I have just replied on the 6th floor. Maybe it is a little later than your question on the 5th floor, not timely enough. But it takes a little time to type dozens of words on the keyboard, please understand.

Celefor

maychang posted on 2023-2-4 09:53 I have just replied on the 6th floor. It may be a little later than your question on the 5th floor, not timely enough. But it takes a little time to type so many dozens of words on the keyboard, ...

Thank you! Can you recommend the latest simulation software you mentioned?

maychang

Celefor posted on 2023-2-4 09:55 Thank you! Can you recommend the latest simulation software you mentioned?

[Can you recommend the latest simulation software you mentioned?]

I have no recommendation.

Celefor

jpwu10 posted on 2023-2-4 07:06 The static working point setting is unreasonable.

Well, I did this on purpose to create saturation distortion. But I don't know how to explain the sudden jump in the waveform at 26ms.

maychang

Celefor posted on 2023-2-4 10:01 Well, I did this on purpose to create saturation distortion. But I don't know how to explain the sudden jump in the waveform at 26ms

You did not notice what state the circuit was in when the simulation started.

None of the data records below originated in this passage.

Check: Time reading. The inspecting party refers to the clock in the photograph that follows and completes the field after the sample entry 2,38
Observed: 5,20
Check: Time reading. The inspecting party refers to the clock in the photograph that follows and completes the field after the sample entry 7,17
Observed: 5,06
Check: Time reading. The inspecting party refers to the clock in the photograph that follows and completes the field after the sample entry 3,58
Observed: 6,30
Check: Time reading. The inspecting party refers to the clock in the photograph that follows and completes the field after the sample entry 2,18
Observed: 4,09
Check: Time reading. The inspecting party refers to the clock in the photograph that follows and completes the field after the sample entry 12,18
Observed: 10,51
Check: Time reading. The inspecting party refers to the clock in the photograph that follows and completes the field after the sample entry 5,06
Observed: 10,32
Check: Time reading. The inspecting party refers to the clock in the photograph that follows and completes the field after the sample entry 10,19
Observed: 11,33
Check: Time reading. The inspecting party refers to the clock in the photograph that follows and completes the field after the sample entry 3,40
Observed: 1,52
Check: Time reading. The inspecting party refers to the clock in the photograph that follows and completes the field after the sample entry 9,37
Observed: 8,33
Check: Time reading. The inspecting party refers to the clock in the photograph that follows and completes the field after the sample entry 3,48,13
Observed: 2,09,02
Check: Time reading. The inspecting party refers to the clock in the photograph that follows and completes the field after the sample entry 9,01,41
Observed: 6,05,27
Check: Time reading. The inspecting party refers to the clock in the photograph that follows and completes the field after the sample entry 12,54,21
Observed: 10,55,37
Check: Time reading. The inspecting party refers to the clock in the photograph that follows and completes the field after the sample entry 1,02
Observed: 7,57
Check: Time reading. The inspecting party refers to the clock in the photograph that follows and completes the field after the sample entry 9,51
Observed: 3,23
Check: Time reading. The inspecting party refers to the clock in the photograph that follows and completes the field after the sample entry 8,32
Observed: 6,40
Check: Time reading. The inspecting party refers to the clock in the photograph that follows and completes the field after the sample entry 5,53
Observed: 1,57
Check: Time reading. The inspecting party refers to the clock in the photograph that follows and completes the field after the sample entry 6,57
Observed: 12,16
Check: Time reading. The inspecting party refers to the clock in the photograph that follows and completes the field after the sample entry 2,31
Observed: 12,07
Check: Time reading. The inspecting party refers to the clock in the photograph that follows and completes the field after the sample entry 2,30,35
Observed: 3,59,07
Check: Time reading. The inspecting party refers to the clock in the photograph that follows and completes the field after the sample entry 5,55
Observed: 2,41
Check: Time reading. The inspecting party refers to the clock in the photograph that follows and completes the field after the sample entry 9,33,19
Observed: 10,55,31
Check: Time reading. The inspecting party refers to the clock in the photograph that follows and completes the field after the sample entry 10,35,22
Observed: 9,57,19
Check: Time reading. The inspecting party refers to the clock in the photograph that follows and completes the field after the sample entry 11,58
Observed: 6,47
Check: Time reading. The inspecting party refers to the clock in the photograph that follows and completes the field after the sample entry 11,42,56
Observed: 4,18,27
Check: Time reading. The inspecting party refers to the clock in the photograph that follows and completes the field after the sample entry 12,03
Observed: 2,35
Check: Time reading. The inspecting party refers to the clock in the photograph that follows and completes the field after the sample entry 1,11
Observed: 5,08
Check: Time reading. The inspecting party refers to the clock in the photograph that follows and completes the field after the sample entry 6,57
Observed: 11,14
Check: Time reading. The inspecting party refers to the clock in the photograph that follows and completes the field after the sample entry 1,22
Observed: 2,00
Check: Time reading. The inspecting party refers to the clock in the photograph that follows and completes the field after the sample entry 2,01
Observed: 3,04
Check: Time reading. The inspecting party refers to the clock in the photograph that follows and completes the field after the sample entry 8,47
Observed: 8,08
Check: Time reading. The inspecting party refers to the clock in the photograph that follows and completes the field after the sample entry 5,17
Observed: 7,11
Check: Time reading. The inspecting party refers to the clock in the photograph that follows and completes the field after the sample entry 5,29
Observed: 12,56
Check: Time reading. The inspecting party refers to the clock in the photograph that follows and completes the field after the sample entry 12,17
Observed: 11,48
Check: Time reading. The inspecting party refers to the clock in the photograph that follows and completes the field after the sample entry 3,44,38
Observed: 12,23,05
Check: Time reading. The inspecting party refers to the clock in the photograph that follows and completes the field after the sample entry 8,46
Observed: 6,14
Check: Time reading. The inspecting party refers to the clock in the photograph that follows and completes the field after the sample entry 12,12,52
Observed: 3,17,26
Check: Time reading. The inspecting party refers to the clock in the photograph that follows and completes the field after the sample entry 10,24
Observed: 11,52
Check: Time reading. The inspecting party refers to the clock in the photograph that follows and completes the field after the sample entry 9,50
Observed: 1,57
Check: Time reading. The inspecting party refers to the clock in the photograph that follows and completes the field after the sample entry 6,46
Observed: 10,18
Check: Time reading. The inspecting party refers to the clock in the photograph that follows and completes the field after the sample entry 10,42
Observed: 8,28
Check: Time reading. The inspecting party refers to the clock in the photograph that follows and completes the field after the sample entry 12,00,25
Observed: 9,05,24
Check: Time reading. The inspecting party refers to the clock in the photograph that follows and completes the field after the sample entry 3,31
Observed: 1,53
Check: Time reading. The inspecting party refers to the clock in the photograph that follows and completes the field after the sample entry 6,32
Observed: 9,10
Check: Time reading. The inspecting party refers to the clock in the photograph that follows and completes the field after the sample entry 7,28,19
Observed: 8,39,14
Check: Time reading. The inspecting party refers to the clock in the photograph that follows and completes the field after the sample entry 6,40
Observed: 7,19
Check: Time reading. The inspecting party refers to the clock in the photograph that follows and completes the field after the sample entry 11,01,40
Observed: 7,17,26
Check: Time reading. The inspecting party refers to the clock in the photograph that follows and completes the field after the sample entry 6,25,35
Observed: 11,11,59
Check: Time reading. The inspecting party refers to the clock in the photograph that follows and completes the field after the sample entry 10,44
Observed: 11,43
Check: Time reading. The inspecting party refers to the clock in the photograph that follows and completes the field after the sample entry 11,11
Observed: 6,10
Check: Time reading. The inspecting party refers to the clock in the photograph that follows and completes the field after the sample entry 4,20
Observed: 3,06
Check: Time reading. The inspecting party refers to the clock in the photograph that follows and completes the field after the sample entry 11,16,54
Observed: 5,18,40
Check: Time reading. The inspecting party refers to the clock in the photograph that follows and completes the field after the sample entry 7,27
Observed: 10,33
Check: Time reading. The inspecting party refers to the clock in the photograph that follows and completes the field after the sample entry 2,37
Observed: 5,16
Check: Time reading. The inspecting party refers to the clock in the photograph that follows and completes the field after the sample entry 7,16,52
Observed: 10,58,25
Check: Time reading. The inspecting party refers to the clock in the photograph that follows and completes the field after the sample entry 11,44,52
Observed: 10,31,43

Before the simulation starts, the 12V power supply voltage is not applied by default (zero), and the voltage across C2 and C1 is also zero by default. Then, when the simulation starts, the voltage across C2 is still zero, the base voltage is zero, and the base current is also zero. As the 12V power supply charges C2 through R2, the voltage across C2 gradually increases. Finally, it stabilizes. The time required from the start of the simulation to reaching stability (usually it is considered stable if the difference from the final value does not exceed 5%) is quite long in this circuit because you use a large coupling capacitor, reaching 800uF.

maychang

Celefor posted on 2023-2-4 10:01 Well, I did this on purpose to create saturation distortion. But I don't know how to explain the sudden jump in the waveform at 26ms

As the voltage across C2 gradually increases, the simulation software will adjust the operating point after a period of time, and then adjust the operating point again after a period of time. Adjusting the operating point is the reason why the waveform changes suddenly during simulation.

maychang

Celefor posted on 2023-2-4 10:01 Well, I did this on purpose to create saturation distortion. But I don't know how to explain the sudden jump in the waveform at 26ms

Note: The collector waveform is very different before and after the sudden change at 26ms in the first post. Before, the area of the waveform above and below the horizontal axis was not equal, the area above was large and the area below was small. After the sudden change, the areas above and below were almost the same. In fact, such a sudden change will not occur in the circuit. You can know this by taking an oscilloscope and looking at the waveform after the actual circuit is powered on. Therefore, this sudden change is a problem with the simulation software.

Celefor

maychang posted on 2023-2-4 10:55 As the voltage across C2 gradually increases, the simulation software will have to adjust the operating point after a period of time, and then adjust the operating point again after a period of time. Adjust...

Thank you for your detailed answer!! Now I completely understand! Thank you!!

tomas_li

If there is no resistor at the emitter, although the amplification factor is relatively large, it is easy to produce waveform distortion because the emitter transconductance gm is greatly affected by the output current. It would be better to add a resistor to the emitter.